◆ Directions: Do these statements agree with the piece on blonde bombshells below? (a) Jean Harlow died while making a movie. (b) Marilyn died in 1962 at age 40. (c) The writer was sixteen on the morning the news of Marilyn's death came. Answer yes or no for each, quoting the words that decide it.

◆ Extract to read:
((

MUSE-LETTER

March 2007

 

The Most Improbable Blonde Bombshell Story Yet

 

It strikes us as almost eerie, that for the fourth time in Hollywood history—and another chapter in the American Pop Culture saga— a blonde bombshell has crashed and burned; died tragically young. An unfortunate story with too many sequels.

The first was Jean Harlow, who died at the top of her stardom at age 26 in 1937 while making a movie (Saratoga). Kidney failure of all things.

She was THE sex symbol of her day and actually starred in a film entitled Bombshell; none too subtle were the movie studios in those days. She too lived a  "tabloid life."

Then of course, Marilyn, in 1962 at age 36 of an apparent suicide. Though there are those of some stature, who still maintain otherwise after all these years. We paid homage to her in a piece we did last year. (Marilyn at 80; JUNE, 2006 MUSE-LETTER )

When we awakened on that August morning many years ago, we were sixteen …full of a young man’s fantasies… numbed now by the shocking news: a sex goddess could die.

))

◆ Information supplied:
((

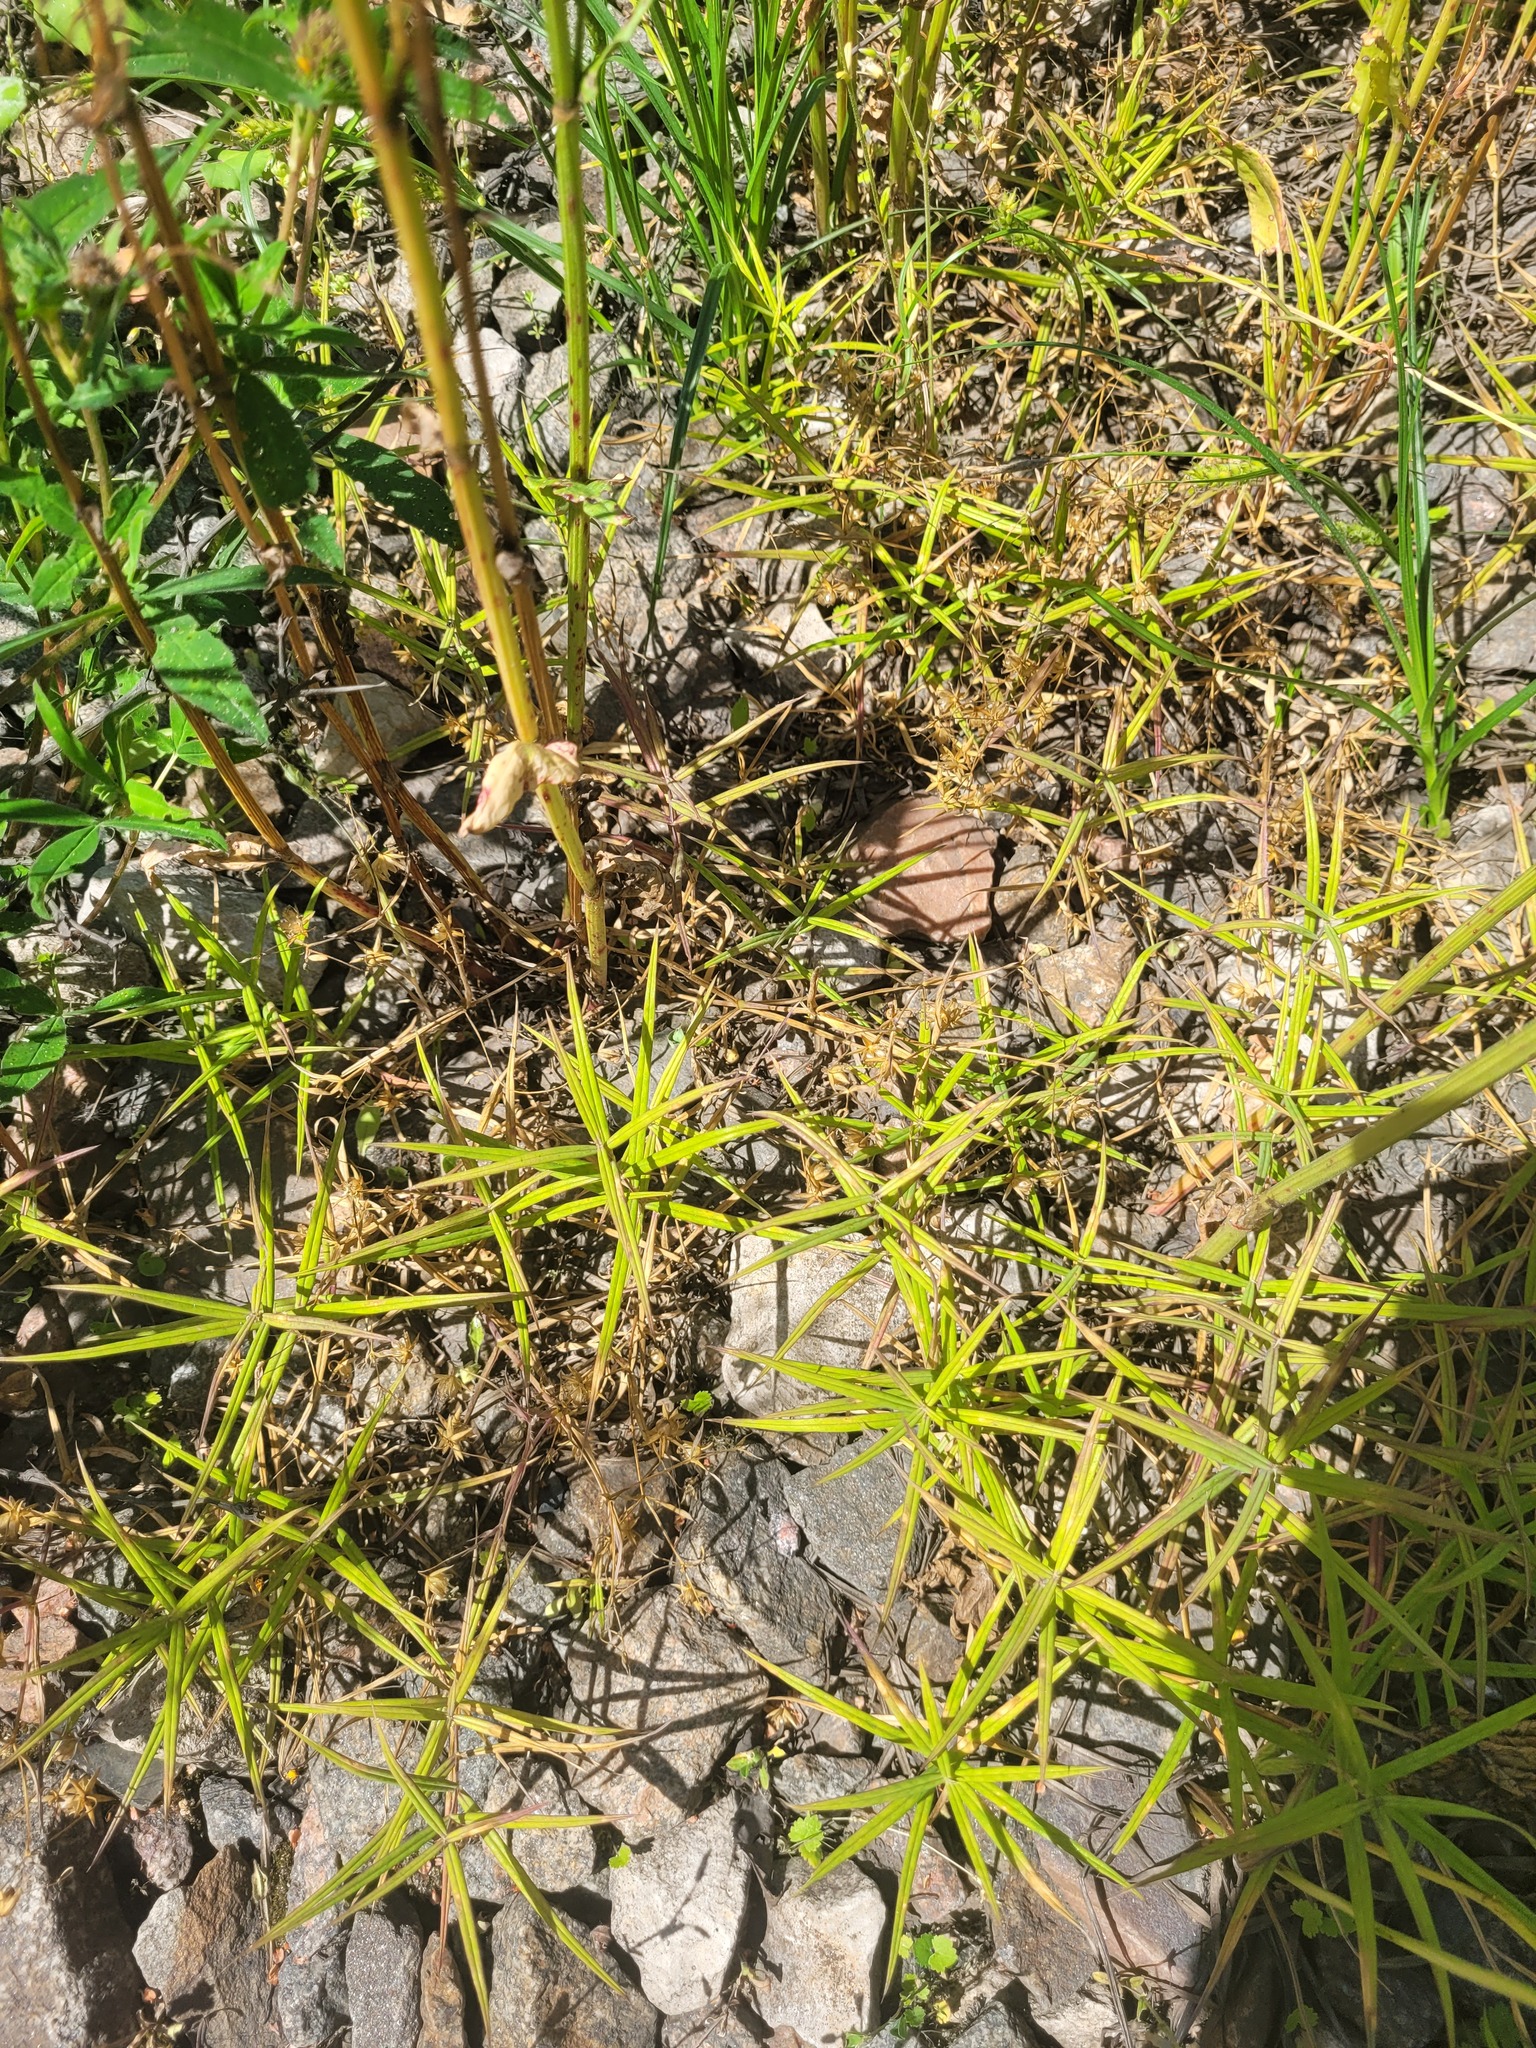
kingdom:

))

◆ Complete answer:
(a) Yes: "died at the top of her stardom at age 26 in 1937 while making a movie (Saratoga)"
(b) No: "in 1962 at age 36"
(c) Yes: "When we awakened on that August morning many years ago, we were sixteen"